Une chronique politique sans parti pris

L’avenir dure longtemps

 

L’inégalité sociale au sein d’un pays devient de plus en plus insupportable. Mais que dire de celle qui existe et qui persiste entre les nations. Certes l’UE constitue une formidable machine à convergence entre les pays. Ainsi la capitale de la Slovaquie est une des régions où la croissance du revenu par habitant fut la plus élevée. Il se situe maintenant à 179% de la moyenne européenne, plus que Vienne, proche voisine, à 151%. Sur les dix dernières années ce revenu a augmenté de 2,1% en moyenne par an pour l’ensemble de l’UE, avec certains pays à la traine comme la Bulgarie ou la Roumanie.
En parité d’achat, le PIB par habitant se situe à 75900 euros au Luxembourg, pratiquement à égalité avec la Suisse, à 66200 euros en Irlande, mais en dessous de 10000 euros dans certaines régions de la Bulgarie

Cependant, l’UE ne réussit pas à égaliser le revenu local entre les régions. Ainsi l’Italie a un revenu par habitant qui s’établit à 96% de la moyenne européenne, ce qui semble tout à fait normal et satisfaisant. Mais la Lombardie est à 128% et les Pouilles à 64%. En France, Paris est à 177% et la Picardie à 75%. La Pologne se développe rapidement dans les régions de l’Ouest, assimilées par la Prusse durant deux siècles jusqu’en 1919 ou celles du Sud annexées par l’Autriche. En revanche les provinces de l’Est sous la coupe russe pendant longtemps demeurent dans la misère et le sous-développement.

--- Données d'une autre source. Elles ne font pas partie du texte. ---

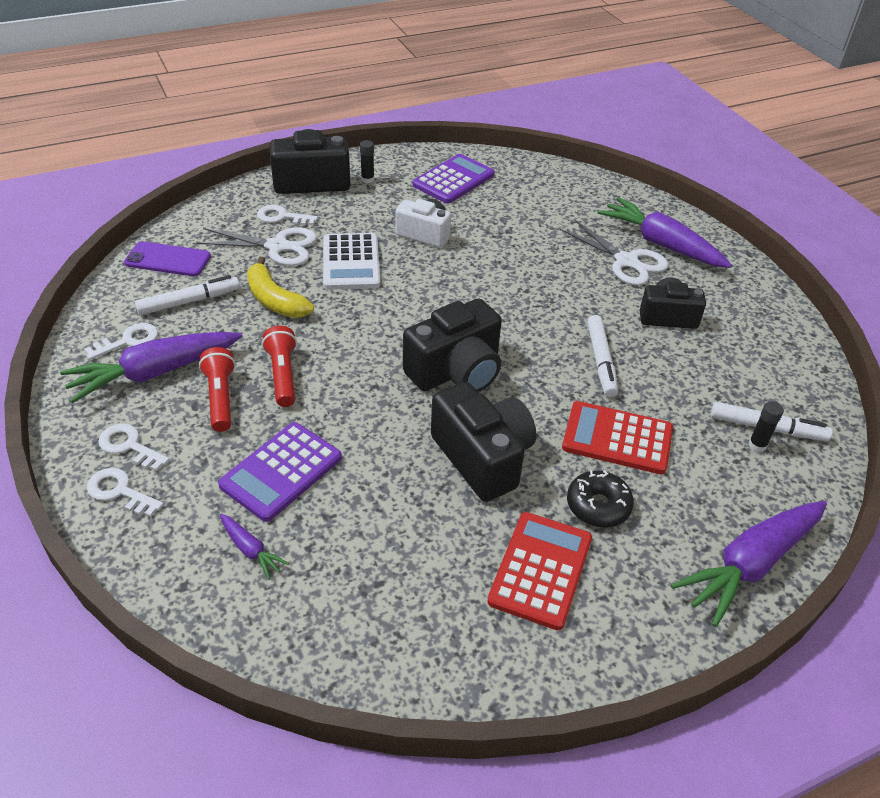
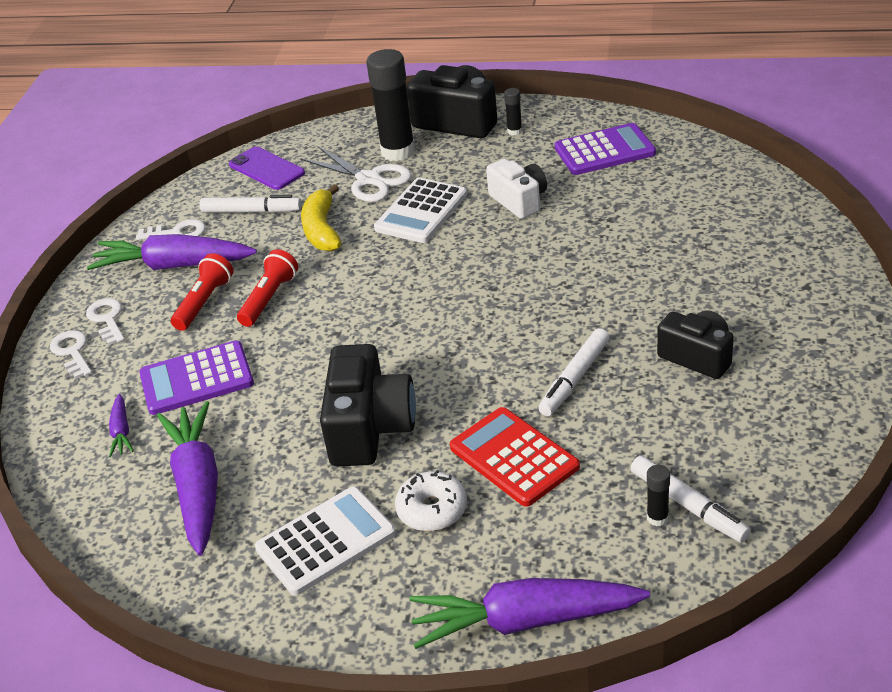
camera: 40 degrees right, 5 degrees down
(281, 217) = (398, 151): white key -> black glue stick
(456, 371) = (421, 343): black camera -> none
(540, 570) = (326, 541): red calculator -> white calculator
(598, 506) = (432, 509): black donut -> white donut
(626, 261) = (712, 285): white scissors -> none
(661, 244) = (776, 277): purple carrot -> purple carrot (198, 486)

L’empreinte de l’Histoire persiste donc au-delà du siècle. On connait les maux de l’Italie du Sud, minée par le travail au noir et par l’empreinte maffieuse. Les régions à la peine de l’Est ne sortent pas de l’héritage du communisme : administration envahissante, faible qualification, vieillissement de la population, perte de l’esprit d’entreprise. Dès lors elles se dépeuplent par l’émigration de la fraction la plus jeune et la plus qualifiée : la Bulgarie est passée de 9 à 7 millions d’habitants entre 1989 et 2018. Si l’on accepte de remonter très loin dans le passé, on doit remarquer que les régions les plus prospères de l’Europe, Pays-Bas, Flandres, Rhénanie Palatinat, Luxembourg, Alsace, Suisse, Lombardie suivent plus ou moins les contours de l’éphémère royaume de Lotharingie créé en 855.

Il y a donc des peuples vertueux, travailleurs, civiques, cohérents et d’autres qui le sont beaucoup moins par les aléas de l’Histoire, par leur incapacité de surmonter les défis, par des erreurs politiques majeures. Rien n’est plus important que de cultiver ce patrimoine politique, social, économique et culturel. Il est temps de tirer des conclusions qui seraient applicables aux autres nations, celles qui pâtissent de n’être pas la Suisse.

On songe en particulier à un pays proche, qui cumule les différences. Il suffit de franchir la ligne de crête du Jura pour découvrir un autre monde. C’est le même peuple, parlant le français, dans le même environnement géographique, mais les institutions font toute la différence. La France a un taux de chômage, qui est plus du double de celui de la Suisse. Tous les matins 300 000 frontaliers franchissent la frontière dans un seul sens. En Suisse, le PIB par habitant est de 81 276 $ et le salaire mensuel moyen de 7 765 $, le plus élevé du monde. En France respectivement de 44 099$ et de 3 976 $. Cet écart, du simple au double, doit être corrigé par une évaluation du pouvoir d’achat effectif, qui n’est pas aussi démesuré.

La France vit sous le régime d’une monarchie élective, qui exerce un pouvoir rassemblé dans les mains de son président. Les corps constitués forment une noblesse méritocratique recrutée sur base de concours. Manifestement cela fonctionne moins bien que la démocratie directe helvétique. Même si le monarque individuel est intelligent et bien disposé, même si les énarques sont très adroits, le peuple français conteste régulièrement le pouvoir par des manifestations, des grèves et des émeutes, qui paralysent les meilleures réformes. Quand le souverain populaire, qui existe toujours et partout, ne peut s’exprimer par les urnes, il le fait dans la rue. C’est indigne d’un Etat et cela obère l’avenir pour très longtemps.